Released via Polydor, the superstar singer's fourth studio LP is her first since 2015's platinum-selling Delirium (358,612 sales, OCC).
"It's been a long time coming because I wrote it a couple of years ago," said Goulding. "But I feel it still has that magic there. I still listen to it and feel like it hasn't dated. For me, it hasn't really lost its meaning. I'm married now, but the album was so focused on this feeling of independence and strength in finding that kind of love for myself, so it still means a lot to me.
"I definitely haven't released it as soon as I wanted to, but circumstances have dictated otherwise and I try as much as I can to blame things on being meant to be. Maybe it just wasn't supposed to be released any earlier and maybe it's going to be a good album for this time, I don't know. But it's been a really strange few years, there's been a lot of change.
"I was doing the same thing over and over again for a long, long time - touring, the same TV shows, the same performances and I just thought that would last forever. I was like, 'This is my life now', and then suddenly it wasn't my life anymore. That's how the album came and that's how I was able to finally focus on myself and my personal life and sort myself out a bit."
People want to hear new music and at this point you just have to allow yourself to release something entirely for them
Originally scheduled to be released in early June, the record was delayed due to the Covid-19 pandemic.
"I think it's good to release an album in a time like this," remarked Goulding. "People just want to hear new music and at this point you just have to allow yourself to release something entirely for them and not think about how it can benefit you. I am not going to hold it back because it's not going to be a good time for me. My fans have waited long enough!"
Brightest Blue has not only become Goulding's third No.1 LP, but Polydor's fourth chart-topping album in as many weeks after deposing Juice Wrld's Legends Never Die at the summit. The late rapper duetted with Goulding on the 2019 hit Hate Me, which appears on Brightest Blue.
"He was a very sweet person, very talented and God, it is always so sad when somebody dies just as their career is taking off," said Goulding.
“I’d split with my previous management, not because we had differences, but because one of my best friends in the world, Cassandra Gracey, wanted to work at Sony," explained Goulding. It had been a dream for her to run a creative thing and I was so supportive of it, and still am. But our music relationship was so solid and impenetrable that, when she left, it was quite hard for me to continue that commitment.
"There were so many other factors – stuff in my private life – and then Jamie [Lillywhite], who had managed me for a long time and was one of my closest friends, moved to LA, so it felt like a natural end. And it was so amicable – my lawyer said it was the most amicable [split] he’d ever seen between an artist and management. I have so much respect for First Access and I’ve got so much respect for Sarah Stennett. I’m sure I have her blessing with Tap.”
"It was just a lovely bonus," said 33-year-old Goulding. "I already was very proud of the cover. I didn't expect to remotely do justice to a Joni Mitchell song, but when I heard it back – and I'm very down on myself – I was happy with it and I just pushed the boat out and let it sail.

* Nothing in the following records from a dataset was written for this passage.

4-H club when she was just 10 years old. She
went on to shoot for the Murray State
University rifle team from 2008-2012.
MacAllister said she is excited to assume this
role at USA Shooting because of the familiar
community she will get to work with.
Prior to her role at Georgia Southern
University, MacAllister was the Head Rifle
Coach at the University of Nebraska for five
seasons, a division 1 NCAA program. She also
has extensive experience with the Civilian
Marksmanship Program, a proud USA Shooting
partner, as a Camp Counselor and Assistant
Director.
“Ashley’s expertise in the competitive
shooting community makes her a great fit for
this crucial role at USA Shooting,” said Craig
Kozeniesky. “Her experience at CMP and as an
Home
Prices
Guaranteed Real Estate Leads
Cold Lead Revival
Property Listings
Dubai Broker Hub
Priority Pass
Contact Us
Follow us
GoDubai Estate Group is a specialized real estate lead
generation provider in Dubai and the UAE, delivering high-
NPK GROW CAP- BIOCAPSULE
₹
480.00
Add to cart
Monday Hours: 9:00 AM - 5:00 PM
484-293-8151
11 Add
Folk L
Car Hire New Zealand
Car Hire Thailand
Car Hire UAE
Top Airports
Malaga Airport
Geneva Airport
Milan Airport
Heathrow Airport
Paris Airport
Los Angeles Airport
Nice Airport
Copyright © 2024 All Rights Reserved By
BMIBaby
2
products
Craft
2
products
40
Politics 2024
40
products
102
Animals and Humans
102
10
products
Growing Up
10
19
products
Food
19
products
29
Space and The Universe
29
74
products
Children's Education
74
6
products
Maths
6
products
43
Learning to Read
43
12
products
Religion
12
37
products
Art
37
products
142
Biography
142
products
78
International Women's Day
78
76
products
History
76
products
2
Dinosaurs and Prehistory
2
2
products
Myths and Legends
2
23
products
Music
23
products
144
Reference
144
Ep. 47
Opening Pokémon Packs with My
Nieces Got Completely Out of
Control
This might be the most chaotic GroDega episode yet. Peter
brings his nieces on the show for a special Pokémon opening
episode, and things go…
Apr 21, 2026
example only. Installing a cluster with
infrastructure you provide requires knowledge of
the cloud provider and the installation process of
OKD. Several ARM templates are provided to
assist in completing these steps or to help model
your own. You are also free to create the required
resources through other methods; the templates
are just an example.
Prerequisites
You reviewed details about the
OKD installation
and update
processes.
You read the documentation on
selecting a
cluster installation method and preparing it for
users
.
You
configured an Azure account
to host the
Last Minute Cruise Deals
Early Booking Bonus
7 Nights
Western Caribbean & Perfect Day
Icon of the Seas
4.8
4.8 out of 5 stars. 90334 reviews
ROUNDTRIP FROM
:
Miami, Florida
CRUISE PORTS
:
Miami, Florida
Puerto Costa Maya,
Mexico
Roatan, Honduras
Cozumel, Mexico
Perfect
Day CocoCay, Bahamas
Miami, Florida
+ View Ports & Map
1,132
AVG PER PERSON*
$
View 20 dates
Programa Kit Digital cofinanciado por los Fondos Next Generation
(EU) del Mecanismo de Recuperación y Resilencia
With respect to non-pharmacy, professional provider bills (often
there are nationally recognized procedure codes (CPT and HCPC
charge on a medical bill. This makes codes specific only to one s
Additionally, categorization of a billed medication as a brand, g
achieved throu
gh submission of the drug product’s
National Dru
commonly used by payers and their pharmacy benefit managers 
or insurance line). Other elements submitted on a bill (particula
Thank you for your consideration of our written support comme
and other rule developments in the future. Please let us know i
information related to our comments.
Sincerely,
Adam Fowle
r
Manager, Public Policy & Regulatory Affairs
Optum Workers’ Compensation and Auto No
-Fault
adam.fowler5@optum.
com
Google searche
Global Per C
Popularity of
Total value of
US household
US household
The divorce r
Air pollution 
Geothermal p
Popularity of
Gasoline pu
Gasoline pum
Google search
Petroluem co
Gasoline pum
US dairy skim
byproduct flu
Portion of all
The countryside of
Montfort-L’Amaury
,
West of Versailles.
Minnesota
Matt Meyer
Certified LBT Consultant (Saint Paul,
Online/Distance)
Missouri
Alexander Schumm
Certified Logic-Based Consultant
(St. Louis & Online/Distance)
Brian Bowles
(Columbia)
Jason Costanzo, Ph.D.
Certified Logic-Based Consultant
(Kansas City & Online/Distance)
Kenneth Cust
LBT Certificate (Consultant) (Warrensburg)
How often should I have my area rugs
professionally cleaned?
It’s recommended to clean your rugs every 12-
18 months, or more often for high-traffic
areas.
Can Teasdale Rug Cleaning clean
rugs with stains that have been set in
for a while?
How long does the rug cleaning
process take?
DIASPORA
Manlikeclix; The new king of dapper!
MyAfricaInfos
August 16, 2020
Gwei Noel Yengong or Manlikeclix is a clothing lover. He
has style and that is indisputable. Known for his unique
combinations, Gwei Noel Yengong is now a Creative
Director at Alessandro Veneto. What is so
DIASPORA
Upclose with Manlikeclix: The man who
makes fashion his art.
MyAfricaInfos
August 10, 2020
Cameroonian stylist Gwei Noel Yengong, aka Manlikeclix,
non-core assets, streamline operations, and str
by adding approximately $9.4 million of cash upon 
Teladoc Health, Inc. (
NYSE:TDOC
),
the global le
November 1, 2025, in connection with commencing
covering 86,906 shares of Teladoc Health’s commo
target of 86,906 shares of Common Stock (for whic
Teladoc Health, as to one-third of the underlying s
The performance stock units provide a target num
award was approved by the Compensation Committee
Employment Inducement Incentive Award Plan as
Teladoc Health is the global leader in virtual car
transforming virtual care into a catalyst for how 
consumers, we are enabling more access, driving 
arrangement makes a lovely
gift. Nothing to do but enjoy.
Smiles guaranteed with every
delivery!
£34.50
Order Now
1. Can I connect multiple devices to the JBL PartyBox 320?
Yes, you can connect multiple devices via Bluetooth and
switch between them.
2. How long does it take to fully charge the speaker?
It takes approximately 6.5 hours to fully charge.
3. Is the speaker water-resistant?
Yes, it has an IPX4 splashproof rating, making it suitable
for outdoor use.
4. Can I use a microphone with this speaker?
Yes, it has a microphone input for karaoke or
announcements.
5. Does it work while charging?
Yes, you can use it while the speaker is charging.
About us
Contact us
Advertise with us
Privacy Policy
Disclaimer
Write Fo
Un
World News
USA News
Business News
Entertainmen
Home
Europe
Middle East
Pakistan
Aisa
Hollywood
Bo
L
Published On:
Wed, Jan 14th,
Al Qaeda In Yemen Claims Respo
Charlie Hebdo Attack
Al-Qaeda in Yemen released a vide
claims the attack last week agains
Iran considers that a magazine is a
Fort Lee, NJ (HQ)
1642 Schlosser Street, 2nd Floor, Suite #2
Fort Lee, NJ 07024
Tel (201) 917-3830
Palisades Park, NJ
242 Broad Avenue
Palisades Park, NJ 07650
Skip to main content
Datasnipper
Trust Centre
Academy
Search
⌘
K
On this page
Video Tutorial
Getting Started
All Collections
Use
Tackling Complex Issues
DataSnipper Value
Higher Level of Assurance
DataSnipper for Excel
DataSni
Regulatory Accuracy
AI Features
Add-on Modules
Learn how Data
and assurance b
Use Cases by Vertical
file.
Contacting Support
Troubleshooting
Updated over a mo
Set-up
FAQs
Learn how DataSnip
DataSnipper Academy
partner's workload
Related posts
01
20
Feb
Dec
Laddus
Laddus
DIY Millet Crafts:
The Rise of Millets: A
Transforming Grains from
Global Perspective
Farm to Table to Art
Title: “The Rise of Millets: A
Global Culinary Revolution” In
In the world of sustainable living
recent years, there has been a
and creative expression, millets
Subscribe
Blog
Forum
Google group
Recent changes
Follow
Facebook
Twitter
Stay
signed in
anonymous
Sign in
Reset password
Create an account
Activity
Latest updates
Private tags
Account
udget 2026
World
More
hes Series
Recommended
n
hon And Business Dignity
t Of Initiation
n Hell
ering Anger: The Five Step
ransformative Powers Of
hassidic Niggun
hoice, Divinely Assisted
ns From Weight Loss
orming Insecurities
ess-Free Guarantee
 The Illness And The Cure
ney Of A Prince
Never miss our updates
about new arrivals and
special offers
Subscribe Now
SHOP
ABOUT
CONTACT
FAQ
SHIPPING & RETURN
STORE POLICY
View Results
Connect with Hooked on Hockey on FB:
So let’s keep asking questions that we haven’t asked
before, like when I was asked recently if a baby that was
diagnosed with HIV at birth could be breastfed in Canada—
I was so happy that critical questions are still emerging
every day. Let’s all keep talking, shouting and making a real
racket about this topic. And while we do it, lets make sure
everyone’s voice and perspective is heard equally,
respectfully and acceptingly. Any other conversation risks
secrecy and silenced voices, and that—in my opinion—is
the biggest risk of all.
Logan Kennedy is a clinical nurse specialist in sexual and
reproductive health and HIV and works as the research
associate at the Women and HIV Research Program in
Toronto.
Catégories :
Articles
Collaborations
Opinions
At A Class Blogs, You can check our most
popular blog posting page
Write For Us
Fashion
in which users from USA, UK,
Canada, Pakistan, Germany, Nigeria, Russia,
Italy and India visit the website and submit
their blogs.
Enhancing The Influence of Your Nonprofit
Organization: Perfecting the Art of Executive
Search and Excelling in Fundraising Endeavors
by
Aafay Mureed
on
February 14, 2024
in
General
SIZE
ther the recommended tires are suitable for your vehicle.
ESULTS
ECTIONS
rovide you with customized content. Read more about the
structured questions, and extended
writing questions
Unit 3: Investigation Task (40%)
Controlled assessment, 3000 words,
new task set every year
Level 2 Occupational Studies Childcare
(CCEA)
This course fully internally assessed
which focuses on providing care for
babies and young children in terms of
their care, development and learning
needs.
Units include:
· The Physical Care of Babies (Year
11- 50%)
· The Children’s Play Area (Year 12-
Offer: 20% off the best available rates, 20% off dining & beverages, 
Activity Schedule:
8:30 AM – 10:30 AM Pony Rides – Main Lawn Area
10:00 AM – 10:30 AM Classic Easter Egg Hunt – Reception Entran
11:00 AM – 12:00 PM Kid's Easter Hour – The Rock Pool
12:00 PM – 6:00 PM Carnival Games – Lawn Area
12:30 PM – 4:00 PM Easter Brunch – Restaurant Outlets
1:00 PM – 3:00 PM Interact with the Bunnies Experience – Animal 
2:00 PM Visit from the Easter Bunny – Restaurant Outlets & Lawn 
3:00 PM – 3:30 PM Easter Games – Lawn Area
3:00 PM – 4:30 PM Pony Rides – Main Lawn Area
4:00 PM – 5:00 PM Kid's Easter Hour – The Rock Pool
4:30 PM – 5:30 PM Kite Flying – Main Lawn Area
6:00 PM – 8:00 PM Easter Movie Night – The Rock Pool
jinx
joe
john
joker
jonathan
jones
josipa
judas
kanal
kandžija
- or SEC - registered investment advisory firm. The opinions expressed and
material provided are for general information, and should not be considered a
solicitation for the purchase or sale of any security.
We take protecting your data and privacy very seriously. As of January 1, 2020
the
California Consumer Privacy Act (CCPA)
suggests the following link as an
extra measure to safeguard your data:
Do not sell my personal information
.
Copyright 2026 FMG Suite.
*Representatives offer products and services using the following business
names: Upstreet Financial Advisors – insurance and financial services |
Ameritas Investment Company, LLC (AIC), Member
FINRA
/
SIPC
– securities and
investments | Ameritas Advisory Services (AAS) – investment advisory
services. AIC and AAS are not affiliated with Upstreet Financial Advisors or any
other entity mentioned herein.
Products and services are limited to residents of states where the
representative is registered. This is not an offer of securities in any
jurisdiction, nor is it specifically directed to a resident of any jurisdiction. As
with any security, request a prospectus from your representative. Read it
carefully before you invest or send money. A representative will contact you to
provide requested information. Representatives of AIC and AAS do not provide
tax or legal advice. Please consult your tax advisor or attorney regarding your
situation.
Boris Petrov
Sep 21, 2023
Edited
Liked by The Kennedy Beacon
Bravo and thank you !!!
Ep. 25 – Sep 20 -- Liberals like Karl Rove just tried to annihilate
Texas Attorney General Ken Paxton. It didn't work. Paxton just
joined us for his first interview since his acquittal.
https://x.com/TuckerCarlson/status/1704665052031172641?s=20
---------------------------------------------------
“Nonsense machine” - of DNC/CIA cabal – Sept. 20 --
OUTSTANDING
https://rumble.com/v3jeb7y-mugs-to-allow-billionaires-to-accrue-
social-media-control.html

"It just so happened that Amazon were like, 'We want to release this as our Christmas song'. I'd never worked with Amazon, I'd had previous experience of working with a big retailer with John Lewis [covering Elton John's Your Song for the department store's 2010 Christmas TV advert]. I remember that day and I was flustered, so I did this song and it was kind of same with River. I felt like the only joy for me was that I got to cover one of my idols.
"Sometimes, it's hard to think, 'Oh, Amazon, how exciting!' But it was quite interesting to see such a force behind something. And it's like, is that the future? Is that what we all need now? It's such a saturated market, maybe it is the future. I try to be really open to the future of music, because I think it's so pointless to stay in the past. I've always embraced new music and new ways of making music, I love the idea of experimentation and finding different ways of plugging new music and so I'm open to that, I think that's really important."